# Wabi Evolution (lots of pics)



## greenman857 (Feb 25, 2012)

Not sure where to post so I posted here and i journal hope that's OK?
While most of these are not as beautiful as the Japanese versions, I've really enjoyed experimenting with the concept and its great for producing little mini plant groups/habitats. They are grown in an aquarium with very high humidity. And they seem to adjust to full submersed very well.
























































One that has really started to fill in and mature


















Just made









Several weeks later









Getting the hang of it









1 week









The above, grown on and then submerged for 2 weeks









Short cylinder

Coming up the Wabi globe


----------



## Kai808 (Jul 19, 2011)

Very Cool!


----------



## algarciajr (Feb 5, 2012)

I am a planted tank noob, what is Wabi?


----------



## skindy (Jan 30, 2012)

This is so awesome! I love how different and unique each little ball of growth is.


----------



## greenman857 (Feb 25, 2012)

oops sorry Wabi-kusa
http://mywabikusaproject.wordpress.com/2011/11/22/what-is-wabikus/
This is a good link explaining it

https://www.google.com/images?um=1&...mozilla:en-US:official&q=侘び草&biw=1145&bih=586
Japanese google search









this one I made by tying plants around a rock with fishing line, some people use thread that will decompose


----------



## zachary908 (Feb 12, 2011)

Nice, I might experiment and make some with my Ranunculus Inundatus. What do you use for substrate?


----------



## greenman857 (Feb 25, 2012)

Yeah it seems to work really well for pushing or coddling plants along. I have one with some Utricularia graminifolia that I'm trying to get going. The high light really gets things growing and you never have problems with algae
Substrate is just muddy dirt I collected, which is part of the trick because you want a substrate that holds together but isn't too dense.


----------



## zachary908 (Feb 12, 2011)

I figured dirt would be a good substrate. However, when you go to place these into aquariums being dirt, does it cause issues? Breaking down and clouding the water?


----------



## greenman857 (Feb 25, 2012)

Well I guess the the trick is to let them grow emersed for a while allow the plant roots and moss to establish creating a "matrix" that doesn't get muddy.
When I first make the Wabi's and set them on thier shelf they do "leak" a little muddy water.


----------



## aweeby (Oct 1, 2011)

Neat, a lot of people seem to be trying this out lately!
Check out this link. 
http://www.rareaquaticplants.com/index.php?option=com_content&view=article&id=597&Itemid=220


----------



## greenman857 (Feb 25, 2012)

That's great, too bad I don't speak Italian.
It's interesting I haven't quite figured out the difference between Kokedama and Wabi-kusa. I believe that Wabi was coined by Amano but in fact they are/or could be considered Kokedama ?

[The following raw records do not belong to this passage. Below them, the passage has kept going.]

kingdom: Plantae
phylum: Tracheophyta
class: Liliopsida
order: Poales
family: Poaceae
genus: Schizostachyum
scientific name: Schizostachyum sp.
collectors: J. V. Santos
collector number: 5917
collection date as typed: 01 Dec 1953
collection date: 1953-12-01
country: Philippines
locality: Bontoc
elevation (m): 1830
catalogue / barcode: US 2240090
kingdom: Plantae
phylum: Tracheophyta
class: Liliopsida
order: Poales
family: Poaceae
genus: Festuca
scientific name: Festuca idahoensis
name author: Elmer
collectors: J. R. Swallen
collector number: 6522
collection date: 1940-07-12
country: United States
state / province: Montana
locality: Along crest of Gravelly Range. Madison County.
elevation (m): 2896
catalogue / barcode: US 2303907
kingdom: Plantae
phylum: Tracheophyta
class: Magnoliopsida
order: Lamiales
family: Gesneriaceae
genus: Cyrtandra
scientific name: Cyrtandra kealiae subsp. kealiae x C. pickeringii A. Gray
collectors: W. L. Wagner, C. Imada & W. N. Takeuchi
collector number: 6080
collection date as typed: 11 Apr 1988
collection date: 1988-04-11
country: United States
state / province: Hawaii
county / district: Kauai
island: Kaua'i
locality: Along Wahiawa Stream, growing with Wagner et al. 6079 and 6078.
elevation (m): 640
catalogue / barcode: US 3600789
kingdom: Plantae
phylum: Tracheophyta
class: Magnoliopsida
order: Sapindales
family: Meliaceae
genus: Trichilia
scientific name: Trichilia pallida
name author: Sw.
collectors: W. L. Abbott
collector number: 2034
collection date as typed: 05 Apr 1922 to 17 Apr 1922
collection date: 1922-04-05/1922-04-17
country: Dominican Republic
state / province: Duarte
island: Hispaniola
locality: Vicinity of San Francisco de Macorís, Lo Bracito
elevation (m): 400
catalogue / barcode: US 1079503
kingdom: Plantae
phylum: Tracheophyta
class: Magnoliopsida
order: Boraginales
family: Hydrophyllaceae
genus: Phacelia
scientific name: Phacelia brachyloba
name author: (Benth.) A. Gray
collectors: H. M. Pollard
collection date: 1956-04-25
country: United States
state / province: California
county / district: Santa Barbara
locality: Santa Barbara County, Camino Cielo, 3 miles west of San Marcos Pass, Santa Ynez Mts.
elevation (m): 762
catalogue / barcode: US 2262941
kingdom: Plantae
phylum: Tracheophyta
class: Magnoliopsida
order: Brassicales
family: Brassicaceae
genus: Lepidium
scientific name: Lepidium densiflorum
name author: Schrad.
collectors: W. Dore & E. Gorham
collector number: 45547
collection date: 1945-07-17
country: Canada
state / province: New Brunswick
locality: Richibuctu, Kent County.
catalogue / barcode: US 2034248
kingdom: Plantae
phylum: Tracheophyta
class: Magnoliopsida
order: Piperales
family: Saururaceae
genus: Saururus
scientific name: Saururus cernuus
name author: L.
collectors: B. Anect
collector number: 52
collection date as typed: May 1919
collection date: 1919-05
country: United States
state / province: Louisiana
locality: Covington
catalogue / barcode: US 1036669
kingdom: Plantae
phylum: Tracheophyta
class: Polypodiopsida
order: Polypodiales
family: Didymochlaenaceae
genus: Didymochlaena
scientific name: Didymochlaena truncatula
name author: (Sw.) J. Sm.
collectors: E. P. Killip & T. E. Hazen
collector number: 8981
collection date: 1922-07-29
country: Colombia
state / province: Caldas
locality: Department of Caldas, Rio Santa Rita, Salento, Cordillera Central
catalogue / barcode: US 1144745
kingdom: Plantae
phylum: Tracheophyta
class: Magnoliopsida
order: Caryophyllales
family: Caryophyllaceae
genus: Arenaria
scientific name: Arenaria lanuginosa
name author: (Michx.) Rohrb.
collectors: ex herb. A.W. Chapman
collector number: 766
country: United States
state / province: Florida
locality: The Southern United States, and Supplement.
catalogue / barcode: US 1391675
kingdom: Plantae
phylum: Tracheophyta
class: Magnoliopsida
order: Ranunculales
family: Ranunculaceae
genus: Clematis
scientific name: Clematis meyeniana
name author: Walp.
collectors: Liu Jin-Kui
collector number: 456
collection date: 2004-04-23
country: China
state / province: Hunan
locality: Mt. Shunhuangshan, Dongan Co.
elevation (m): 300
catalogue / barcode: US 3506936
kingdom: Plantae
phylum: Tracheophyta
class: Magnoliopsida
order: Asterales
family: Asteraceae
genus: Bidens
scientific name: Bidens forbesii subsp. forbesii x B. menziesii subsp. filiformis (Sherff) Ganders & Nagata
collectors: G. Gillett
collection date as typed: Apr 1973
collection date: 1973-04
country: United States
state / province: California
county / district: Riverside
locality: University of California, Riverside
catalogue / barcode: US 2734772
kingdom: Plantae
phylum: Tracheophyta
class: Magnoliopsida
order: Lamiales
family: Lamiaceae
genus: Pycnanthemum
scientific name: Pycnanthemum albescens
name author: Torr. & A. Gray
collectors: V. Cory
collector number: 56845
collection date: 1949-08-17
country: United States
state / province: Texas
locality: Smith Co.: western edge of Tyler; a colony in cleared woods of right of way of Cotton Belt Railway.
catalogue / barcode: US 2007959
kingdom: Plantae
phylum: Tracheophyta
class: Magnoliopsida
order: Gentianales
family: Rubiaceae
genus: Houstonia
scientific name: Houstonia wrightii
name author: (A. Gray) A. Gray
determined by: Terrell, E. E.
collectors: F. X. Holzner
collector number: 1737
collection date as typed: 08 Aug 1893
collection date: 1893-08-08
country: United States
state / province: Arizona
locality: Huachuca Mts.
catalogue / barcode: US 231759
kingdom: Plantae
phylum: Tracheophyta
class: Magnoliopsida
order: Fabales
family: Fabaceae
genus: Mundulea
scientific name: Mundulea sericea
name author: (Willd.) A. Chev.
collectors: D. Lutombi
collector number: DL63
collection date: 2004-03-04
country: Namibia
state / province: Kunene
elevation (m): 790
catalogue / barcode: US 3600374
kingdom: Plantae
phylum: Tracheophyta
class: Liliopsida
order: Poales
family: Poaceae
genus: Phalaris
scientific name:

And there a stores in Japan that have selling displays of Wabi-kusa!

http://www.thisone.co.jp/common/images/shops/12/blog/1291_image0.jpg

http://remix-net.co.jp/wp-content/uploads/2011/11/113-011.jpg


----------



## aweeby (Oct 1, 2011)

oh shoot, wrong link. There's a video in english... but i lost the link...

Yeah, there's a shop here called Aquascapes (I think manini on the forum here runs it) that sells them, or has a display at least. Super cool.


----------



## greenman857 (Feb 25, 2012)

*Wabi globe*

OK this is it the first step next a aquarium sized globe! Hopefully coming up








Hanging by a thread








From the top
And yes its underwater and has been for 3 weeks.


----------